- _WRITTEN TASK_
Copy out the records below, renaming every "DHCP" to "BOOTP" and leaving everything else as it is.

Collected data:
++++++

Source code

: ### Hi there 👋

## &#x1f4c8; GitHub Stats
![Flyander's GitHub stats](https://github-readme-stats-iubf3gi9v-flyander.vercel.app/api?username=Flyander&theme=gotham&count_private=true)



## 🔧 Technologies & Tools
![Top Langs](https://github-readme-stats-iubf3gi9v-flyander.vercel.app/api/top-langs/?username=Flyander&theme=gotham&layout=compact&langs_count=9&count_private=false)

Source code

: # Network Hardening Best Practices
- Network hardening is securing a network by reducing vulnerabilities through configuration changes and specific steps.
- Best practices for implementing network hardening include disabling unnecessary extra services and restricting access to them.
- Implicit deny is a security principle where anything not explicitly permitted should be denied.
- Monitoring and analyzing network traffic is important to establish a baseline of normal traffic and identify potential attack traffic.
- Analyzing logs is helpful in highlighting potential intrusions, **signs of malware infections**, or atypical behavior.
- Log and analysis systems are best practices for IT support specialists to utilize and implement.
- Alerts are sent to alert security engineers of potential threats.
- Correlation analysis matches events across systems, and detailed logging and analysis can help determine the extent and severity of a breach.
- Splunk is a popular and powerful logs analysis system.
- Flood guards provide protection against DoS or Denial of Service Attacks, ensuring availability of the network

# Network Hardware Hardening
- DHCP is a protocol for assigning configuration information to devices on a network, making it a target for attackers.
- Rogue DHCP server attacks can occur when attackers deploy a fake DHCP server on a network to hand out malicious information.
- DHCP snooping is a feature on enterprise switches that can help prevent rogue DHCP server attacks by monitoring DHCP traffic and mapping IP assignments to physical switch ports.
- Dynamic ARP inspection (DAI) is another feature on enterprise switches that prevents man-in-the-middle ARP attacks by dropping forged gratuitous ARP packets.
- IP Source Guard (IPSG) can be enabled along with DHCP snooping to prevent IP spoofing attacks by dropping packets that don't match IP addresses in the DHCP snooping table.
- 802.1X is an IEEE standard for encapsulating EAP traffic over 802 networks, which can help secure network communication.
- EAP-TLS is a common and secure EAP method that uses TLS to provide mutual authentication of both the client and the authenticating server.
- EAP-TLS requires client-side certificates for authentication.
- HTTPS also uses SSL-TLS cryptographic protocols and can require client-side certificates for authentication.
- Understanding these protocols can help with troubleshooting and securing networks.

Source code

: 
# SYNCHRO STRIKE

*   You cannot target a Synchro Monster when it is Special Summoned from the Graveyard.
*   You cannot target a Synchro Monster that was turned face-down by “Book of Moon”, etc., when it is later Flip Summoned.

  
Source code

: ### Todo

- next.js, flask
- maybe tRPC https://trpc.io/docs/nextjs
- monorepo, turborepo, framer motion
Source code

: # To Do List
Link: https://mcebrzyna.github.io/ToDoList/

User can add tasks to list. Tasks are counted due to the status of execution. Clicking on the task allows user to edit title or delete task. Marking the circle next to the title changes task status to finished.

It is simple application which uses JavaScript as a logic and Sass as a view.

++++++

- _COMPLETED EXERCISE_
Source code

: ### Hi there 👋

## &#x1f4c8; GitHub Stats
![Flyander's GitHub stats](https://github-readme-stats-iubf3gi9v-flyander.vercel.app/api?username=Flyander&theme=gotham&count_private=true)



## 🔧 Technologies & Tools
![Top Langs](https://github-readme-stats-iubf3gi9v-flyander.vercel.app/api/top-langs/?username=Flyander&theme=gotham&layout=compact&langs_count=9&count_private=false)

Source code

: # Network Hardening Best Practices
- Network hardening is securing a network by reducing vulnerabilities through configuration changes and specific steps.
- Best practices for implementing network hardening include disabling unnecessary extra services and restricting access to them.
- Implicit deny is a security principle where anything not explicitly permitted should be denied.
- Monitoring and analyzing network traffic is important to establish a baseline of normal traffic and identify potential attack traffic.
- Analyzing logs is helpful in highlighting potential intrusions, **signs of malware infections**, or atypical behavior.
- Log and analysis systems are best practices for IT support specialists to utilize and implement.
- Alerts are sent to alert security engineers of potential threats.
- Correlation analysis matches events across systems, and detailed logging and analysis can help determine the extent and severity of a breach.
- Splunk is a popular and powerful logs analysis system.
- Flood guards provide protection against DoS or Denial of Service Attacks, ensuring availability of the network

# Network Hardware Hardening
- BOOTP is a protocol for assigning configuration information to devices on a network, making it a target for attackers.
- Rogue BOOTP server attacks can occur when attackers deploy a fake BOOTP server on a network to hand out malicious information.
- BOOTP snooping is a feature on enterprise switches that can help prevent rogue BOOTP server attacks by monitoring BOOTP traffic and mapping IP assignments to physical switch ports.
- Dynamic ARP inspection (DAI) is another feature on enterprise switches that prevents man-in-the-middle ARP attacks by dropping forged gratuitous ARP packets.
- IP Source Guard (IPSG) can be enabled along with BOOTP snooping to prevent IP spoofing attacks by dropping packets that don't match IP addresses in the BOOTP snooping table.
- 802.1X is an IEEE standard for encapsulating EAP traffic over 802 networks, which can help secure network communication.
- EAP-TLS is a common and secure EAP method that uses TLS to provide mutual authentication of both the client and the authenticating server.
- EAP-TLS requires client-side certificates for authentication.
- HTTPS also uses SSL-TLS cryptographic protocols and can require client-side certificates for authentication.
- Understanding these protocols can help with troubleshooting and securing networks.

Source code

: 
# SYNCHRO STRIKE

*   You cannot target a Synchro Monster when it is Special Summoned from the Graveyard.
*   You cannot target a Synchro Monster that was turned face-down by “Book of Moon”, etc., when it is later Flip Summoned.

  
Source code

: ### Todo

- next.js, flask
- maybe tRPC https://trpc.io/docs/nextjs
- monorepo, turborepo, framer motion
Source code

: # To Do List
Link: https://mcebrzyna.github.io/ToDoList/

User can add tasks to list. Tasks are counted due to the status of execution. Clicking on the task allows user to edit title or delete task. Marking the circle next to the title changes task status to finished.

It is simple application which uses JavaScript as a logic and Sass as a view.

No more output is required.